Of course, better not give my opinion eh, obviously everyone else on here knows exactly why she missed the test as well don't they!

...and I bet Skintgull is the type of person who would shout injustice from the roof tops if they were caught doing 31 in a 30.

I can assure you I'd probably be the last person who'd complain about something like that. As far as I am concerned the girl has brought all the doubts about her on herself and she gets no sympathy from me.

I know it's not exactly the same but if somebody got pulled over and refused to take a breathe test people would assume they had something to hide. The fact she's missed tests will always put the doubt into peoples minds
 








logan89

Active member
Jan 4, 2007
1,429
Brington
Ok the thing to remember is that it sounds like alot of tests to miss, but these tests are out of competition and in an 18 month period she had about 17 of these, 3 which she missed. It is prety much a monthly thing. There must be something you have missed that you do every month, 3 times in 1 and a half years. But along with these she was getting tested at the major competitions that she was at and in all of these, she has never tested positive.
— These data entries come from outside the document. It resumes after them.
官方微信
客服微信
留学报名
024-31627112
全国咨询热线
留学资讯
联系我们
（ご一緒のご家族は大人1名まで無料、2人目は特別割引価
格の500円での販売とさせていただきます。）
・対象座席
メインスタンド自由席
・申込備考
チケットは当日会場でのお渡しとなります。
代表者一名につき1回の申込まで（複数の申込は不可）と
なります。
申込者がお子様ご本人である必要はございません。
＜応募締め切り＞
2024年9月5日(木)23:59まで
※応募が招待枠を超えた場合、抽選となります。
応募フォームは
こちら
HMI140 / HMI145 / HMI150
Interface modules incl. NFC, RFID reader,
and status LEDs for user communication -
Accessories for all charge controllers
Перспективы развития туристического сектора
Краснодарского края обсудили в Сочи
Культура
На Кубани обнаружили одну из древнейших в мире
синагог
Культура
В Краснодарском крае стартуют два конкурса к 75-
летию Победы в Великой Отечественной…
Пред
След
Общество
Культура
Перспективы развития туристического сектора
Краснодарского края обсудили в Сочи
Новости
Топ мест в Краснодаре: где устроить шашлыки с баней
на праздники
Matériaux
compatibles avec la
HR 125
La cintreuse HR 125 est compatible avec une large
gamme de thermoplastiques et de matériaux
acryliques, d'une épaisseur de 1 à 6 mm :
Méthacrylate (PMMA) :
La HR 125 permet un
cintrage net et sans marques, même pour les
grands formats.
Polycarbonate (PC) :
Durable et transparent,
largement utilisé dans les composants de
And is it that suprising that she has done so well when she came back. She has still been training, probably harder then ever, and wouldn't have to be doing all the traveling to comps which takes it out of them. I mean, i remember when Cantona came back from time of and was beter then ever.
 






Easy 10

Brain dead MUG SHEEP
Jul 5, 2003
62,429
Location Location
I think we're all ignoring the important fact here, in that she looks remarkably like Emmanuel Adebayor.